Eine "Vorbehandlung" der Eisenerze erfolgt in der Sinteranlage. Sie ist ein Teil des Hochofenbetriebes. Dort wird als Vorstufe der Roheisenerzeugung Feinerz mit Koks und Kalk bei ca. 1200 °C zusammengebacken und anschließend gebrochen. Zusätzlich werden bestimmte hochwertige Kreislaufstoffe aus dem Bereich der Eisen- und Stahlindustrie eingesetzt.
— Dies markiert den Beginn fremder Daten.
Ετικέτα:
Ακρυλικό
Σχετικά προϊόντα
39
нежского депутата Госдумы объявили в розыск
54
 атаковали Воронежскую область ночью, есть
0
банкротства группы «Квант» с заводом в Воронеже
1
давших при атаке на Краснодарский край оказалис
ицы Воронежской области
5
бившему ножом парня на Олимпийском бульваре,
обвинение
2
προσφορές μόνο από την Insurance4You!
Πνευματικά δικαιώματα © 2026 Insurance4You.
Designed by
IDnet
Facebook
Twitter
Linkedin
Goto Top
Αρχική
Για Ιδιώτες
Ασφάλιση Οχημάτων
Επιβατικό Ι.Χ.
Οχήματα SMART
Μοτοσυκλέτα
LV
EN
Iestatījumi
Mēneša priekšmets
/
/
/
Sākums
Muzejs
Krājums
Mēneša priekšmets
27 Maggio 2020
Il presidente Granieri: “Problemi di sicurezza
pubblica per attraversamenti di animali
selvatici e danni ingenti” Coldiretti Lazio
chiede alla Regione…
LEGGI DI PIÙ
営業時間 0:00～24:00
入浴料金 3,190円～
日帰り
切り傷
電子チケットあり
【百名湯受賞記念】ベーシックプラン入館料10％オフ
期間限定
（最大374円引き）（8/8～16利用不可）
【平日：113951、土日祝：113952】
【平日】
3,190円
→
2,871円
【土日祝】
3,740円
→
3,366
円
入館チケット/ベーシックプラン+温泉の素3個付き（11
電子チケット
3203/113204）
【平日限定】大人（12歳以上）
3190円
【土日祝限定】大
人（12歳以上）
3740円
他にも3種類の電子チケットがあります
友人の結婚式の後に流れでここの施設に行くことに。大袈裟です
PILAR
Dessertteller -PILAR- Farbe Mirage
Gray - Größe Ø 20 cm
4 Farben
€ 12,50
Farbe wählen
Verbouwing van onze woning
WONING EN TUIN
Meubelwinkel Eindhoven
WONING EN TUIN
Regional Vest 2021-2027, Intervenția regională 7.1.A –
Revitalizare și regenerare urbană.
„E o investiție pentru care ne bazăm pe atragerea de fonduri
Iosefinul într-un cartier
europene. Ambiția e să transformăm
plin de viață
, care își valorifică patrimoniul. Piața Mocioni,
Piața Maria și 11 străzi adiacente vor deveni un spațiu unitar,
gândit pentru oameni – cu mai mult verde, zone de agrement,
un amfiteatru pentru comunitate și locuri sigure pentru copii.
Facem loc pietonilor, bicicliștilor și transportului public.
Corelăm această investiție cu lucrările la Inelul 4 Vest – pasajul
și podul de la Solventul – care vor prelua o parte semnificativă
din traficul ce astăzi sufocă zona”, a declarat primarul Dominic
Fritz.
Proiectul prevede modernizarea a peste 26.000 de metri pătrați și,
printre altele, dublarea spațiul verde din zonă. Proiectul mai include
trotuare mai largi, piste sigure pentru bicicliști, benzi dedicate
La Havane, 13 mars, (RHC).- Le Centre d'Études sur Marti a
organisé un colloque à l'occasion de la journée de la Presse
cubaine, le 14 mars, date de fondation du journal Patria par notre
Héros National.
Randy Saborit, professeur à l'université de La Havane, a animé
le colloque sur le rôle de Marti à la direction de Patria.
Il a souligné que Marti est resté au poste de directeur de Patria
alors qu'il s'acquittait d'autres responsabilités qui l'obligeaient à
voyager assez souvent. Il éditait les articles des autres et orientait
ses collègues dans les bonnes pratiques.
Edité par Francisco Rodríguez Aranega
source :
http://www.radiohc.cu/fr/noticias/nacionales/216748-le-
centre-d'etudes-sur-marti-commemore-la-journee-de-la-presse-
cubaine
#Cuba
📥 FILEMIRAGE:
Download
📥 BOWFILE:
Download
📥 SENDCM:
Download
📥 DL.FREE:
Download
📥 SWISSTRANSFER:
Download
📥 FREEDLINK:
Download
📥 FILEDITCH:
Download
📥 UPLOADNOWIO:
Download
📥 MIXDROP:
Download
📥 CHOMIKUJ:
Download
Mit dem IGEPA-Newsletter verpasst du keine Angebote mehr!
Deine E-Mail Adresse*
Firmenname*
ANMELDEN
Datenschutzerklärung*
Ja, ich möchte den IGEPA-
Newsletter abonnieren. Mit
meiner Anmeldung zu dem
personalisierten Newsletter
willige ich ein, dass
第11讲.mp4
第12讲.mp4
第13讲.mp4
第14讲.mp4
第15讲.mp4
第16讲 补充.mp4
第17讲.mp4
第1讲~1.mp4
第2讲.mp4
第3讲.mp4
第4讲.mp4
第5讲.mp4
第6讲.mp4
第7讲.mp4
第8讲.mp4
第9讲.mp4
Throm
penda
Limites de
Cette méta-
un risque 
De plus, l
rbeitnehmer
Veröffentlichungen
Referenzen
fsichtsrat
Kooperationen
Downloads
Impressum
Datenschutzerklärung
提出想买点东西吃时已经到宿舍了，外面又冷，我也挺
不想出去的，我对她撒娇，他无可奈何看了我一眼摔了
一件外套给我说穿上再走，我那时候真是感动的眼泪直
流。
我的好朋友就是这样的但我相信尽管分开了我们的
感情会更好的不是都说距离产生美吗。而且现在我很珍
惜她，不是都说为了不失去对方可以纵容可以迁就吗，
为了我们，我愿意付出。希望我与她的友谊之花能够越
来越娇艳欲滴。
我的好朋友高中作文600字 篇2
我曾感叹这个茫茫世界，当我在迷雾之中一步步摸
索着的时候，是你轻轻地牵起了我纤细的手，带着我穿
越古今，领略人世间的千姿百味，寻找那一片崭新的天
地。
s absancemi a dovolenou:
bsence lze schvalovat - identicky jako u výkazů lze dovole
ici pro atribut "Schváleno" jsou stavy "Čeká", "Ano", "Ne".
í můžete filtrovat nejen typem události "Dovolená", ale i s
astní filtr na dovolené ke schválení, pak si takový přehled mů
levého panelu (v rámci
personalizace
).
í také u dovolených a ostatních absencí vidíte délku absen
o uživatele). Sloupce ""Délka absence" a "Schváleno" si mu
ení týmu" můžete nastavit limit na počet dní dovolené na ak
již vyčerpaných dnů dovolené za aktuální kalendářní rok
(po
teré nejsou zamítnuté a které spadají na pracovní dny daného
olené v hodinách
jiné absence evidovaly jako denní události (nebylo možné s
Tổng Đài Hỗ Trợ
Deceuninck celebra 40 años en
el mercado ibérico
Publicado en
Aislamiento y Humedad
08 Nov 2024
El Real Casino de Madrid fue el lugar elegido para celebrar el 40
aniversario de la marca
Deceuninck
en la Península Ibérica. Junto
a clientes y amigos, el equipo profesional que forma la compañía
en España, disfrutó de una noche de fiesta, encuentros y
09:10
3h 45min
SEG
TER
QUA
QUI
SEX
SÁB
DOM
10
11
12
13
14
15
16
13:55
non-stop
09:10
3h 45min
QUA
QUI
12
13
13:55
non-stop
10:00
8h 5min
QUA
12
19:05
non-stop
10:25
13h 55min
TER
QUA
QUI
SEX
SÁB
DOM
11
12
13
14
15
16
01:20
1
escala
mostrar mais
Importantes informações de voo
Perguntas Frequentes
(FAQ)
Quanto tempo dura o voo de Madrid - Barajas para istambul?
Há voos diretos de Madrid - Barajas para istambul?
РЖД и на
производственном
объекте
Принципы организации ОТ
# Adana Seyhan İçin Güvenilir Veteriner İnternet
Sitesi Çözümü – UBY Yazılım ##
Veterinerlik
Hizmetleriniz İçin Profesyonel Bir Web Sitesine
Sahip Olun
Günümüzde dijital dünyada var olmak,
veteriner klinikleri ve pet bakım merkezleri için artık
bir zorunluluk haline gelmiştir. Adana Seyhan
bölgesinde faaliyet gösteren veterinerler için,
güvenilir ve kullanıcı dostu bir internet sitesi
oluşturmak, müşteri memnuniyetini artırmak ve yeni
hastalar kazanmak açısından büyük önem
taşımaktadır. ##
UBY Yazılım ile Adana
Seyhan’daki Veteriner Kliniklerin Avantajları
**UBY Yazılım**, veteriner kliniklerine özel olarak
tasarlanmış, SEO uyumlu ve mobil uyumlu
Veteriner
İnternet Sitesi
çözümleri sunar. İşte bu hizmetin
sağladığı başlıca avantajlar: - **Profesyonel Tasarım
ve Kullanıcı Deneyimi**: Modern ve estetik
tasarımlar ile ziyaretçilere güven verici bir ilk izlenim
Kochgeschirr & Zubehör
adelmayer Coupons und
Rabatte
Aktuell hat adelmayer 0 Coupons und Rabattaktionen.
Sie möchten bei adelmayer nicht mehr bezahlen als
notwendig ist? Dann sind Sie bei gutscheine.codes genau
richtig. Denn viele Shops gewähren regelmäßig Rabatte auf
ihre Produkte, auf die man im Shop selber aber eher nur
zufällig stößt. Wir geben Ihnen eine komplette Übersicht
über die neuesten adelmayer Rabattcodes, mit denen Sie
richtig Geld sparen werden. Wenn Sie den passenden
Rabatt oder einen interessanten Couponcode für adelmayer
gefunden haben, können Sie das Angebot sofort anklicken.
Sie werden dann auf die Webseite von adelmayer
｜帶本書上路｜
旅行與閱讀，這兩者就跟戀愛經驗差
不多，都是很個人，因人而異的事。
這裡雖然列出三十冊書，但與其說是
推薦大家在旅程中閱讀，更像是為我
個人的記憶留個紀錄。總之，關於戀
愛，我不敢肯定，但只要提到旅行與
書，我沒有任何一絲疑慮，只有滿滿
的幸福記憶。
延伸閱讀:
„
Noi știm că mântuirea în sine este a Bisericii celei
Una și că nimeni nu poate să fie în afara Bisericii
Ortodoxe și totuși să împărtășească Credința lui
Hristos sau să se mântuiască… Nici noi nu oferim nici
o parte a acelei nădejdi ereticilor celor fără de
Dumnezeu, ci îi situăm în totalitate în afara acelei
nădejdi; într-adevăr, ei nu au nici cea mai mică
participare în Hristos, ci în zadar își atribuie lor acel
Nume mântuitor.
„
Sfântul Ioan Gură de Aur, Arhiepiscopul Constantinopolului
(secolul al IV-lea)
Hierbei handelt es sich je nach Genehmigung um Gichtgasstaub, ölfreien Zunder und Staub aus den Filtern der Sinteranlage (über diese Filter wird die Abluft und die Raumluft der Sinteranlage geführt).

An folgenden Punkten einer ausgewählten Sinteranlage wurden Messungen der Dioxine und Furane in der Luft durchgeführt (Bild 5-3):

Bild 5-3:
Dioxin- und Furan-Messungen an einer Sinteranlage

MessortAnzahl
Außenluft an der dem Wind zugewandten Seite1
Leitwarten2
Sinterband Ofenbühne4
Sinterband Stachelbrecher1
Filteranlage1

Die Messorte in der Sinteranlage sind nach Dauerarbeitsplätzen (Leitwarten) und vorübergehenden Arbeitsplätzen zu unterscheiden.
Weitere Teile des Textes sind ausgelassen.